HBO has made a habit out of creating hyper-realistic fantasy worlds using brilliant pieces of literature, and the stunning new series "Westworld" fits right into that bracket. The series kicked off in spectacular fashion with a premiere that managed to introduce us to the world while also showcasing the many problems festering under the hood.

What is Westworld?

We are introduced to two parallel worlds that are deeply interconnected with one another. The first is Westworld – A massive, state-of-the-art amusement park where the ‘hosts’ (cyborgs) provide 'newcomers' (guests at the park) with an authentic wild, wild, west-style experience.

The second is the organization responsible for running Westworld and ensuring the smooth functioning of its extremely complex elements.

The hosts reset their memories on a daily basis and are programmed to behave like human beings living in older western times, with each host given a unique personality and backstory. They are also programmed to not hurt living beings and stick to a given script that follows the overall narrative in the park at any point. They only improvise slightly whenever necessary.

Festering issues

The hosts are updated on a regular basis in order to maintain maximum efficiency, but problems begin to arise after the lead programmer Bernard conducts the latest update. He notices several hosts behaving in a strange manner, with one of the hosts even behaving psychopathically and killing numerous other hosts. Robert uses the help of Theresa Cullen - the operations leader, and Lee Sizemore – the narrative director, to extract the dysfunctional hosts without letting it affect the overall functioning of the park.
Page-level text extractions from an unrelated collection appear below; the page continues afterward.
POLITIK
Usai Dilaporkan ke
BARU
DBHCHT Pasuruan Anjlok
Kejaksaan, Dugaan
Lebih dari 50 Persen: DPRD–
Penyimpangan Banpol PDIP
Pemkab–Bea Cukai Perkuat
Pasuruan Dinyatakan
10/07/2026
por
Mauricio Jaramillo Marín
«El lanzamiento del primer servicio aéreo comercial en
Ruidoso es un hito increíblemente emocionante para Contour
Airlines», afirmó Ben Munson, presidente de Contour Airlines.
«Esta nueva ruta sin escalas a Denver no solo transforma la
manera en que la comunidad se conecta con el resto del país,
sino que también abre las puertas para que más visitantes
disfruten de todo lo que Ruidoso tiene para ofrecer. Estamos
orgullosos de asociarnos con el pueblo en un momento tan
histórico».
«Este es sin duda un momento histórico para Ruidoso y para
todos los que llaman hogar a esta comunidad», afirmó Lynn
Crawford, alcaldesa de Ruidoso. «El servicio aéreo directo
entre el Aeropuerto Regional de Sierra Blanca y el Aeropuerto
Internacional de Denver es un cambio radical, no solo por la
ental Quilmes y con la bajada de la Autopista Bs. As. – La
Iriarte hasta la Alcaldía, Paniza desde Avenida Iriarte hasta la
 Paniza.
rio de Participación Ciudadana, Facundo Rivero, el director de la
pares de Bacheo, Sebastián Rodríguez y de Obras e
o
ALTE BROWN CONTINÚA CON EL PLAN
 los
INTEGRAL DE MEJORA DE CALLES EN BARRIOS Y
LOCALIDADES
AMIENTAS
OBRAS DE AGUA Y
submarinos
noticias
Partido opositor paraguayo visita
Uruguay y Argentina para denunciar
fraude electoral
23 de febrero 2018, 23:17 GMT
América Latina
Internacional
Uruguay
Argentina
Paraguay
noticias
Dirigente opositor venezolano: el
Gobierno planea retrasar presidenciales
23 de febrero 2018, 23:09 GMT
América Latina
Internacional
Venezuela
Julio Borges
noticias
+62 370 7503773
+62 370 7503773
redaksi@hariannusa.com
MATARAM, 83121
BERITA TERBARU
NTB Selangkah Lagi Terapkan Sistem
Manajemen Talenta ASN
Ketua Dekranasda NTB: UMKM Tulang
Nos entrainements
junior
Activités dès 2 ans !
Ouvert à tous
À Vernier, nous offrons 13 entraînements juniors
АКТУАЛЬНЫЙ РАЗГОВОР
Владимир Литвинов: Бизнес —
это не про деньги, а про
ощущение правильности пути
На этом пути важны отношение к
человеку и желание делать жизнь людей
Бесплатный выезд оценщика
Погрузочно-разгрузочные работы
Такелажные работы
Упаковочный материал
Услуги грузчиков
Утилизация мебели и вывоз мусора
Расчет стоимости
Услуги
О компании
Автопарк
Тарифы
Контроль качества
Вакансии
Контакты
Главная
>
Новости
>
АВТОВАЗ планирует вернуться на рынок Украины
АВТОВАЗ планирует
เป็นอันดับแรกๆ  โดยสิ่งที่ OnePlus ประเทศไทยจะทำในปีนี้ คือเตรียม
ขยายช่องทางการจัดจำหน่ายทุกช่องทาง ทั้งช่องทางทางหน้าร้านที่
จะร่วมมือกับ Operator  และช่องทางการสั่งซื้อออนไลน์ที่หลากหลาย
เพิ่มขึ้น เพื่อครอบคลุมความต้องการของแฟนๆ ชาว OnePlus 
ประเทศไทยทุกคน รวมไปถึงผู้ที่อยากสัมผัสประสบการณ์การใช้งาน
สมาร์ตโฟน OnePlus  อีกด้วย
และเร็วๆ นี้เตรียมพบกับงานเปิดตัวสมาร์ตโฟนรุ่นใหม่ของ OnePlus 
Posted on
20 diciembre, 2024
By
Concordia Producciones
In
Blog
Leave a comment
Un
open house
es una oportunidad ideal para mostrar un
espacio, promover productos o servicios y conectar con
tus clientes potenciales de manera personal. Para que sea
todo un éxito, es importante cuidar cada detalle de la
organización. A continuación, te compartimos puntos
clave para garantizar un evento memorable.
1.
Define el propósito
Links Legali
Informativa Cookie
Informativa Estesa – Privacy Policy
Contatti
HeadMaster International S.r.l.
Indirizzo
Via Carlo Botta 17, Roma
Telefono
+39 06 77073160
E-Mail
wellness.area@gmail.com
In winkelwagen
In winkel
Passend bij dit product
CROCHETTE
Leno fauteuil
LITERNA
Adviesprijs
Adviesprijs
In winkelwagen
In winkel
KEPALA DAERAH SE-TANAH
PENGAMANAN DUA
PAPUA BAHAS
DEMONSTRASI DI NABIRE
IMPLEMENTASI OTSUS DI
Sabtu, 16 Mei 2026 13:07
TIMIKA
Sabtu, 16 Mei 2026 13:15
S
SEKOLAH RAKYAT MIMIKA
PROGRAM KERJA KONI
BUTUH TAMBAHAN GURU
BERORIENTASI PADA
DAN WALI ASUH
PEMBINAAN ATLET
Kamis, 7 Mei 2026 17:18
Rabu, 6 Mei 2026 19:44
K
During this irregularity, we are introduced to the life of Dolores Abernathy, one of the oldest hosts in the park whose latest personality involves being a simple, grounded, positive and family-oriented farm girl. She is deeply in love with Teddy Flood and highly devoted to her parents. The show walks us through a couple of highly contrasting days in Dolores’ life, even though she stays true to her nature during all the accompanying incidents.

One of the days involves her being rescued by Teddy after bandits shoot and kill her father. Unfortunately for her, a mysterious newcomer known as the man in black (who has been supposedly visiting the park for decades) kills Teddy and ends up having his way with Dolores. It is later revealed that the man in black is searching for a deeper game being played in Westworld, as we see him hunt down another host and skin his head to reveal a hidden symbol over his cranium.

After the day resets, Dolores’ father find a picture from the real world in his farm and begins to behave erratically when he isn’t able to recognize anything in the photograph.

Bernard uses the help of Dr. Robert Ford, the creative director of Westworld, to pinpoint the nature of the problem in Dolores’ father. Upon interviewing him, we see hints of the artificial intelligence that is running the hosts take charge and threaten Ford about living in a ‘prison of his own sins’.

Ford and Bernard lock Dolores’ dad in a cold storage and set Dolores free after conducting several tests to determine the normalcy of her state of mind. The episode ends with Dolores killing a fly that is hovering around her face, a sign that she is moved past the rule of not hurting living beings.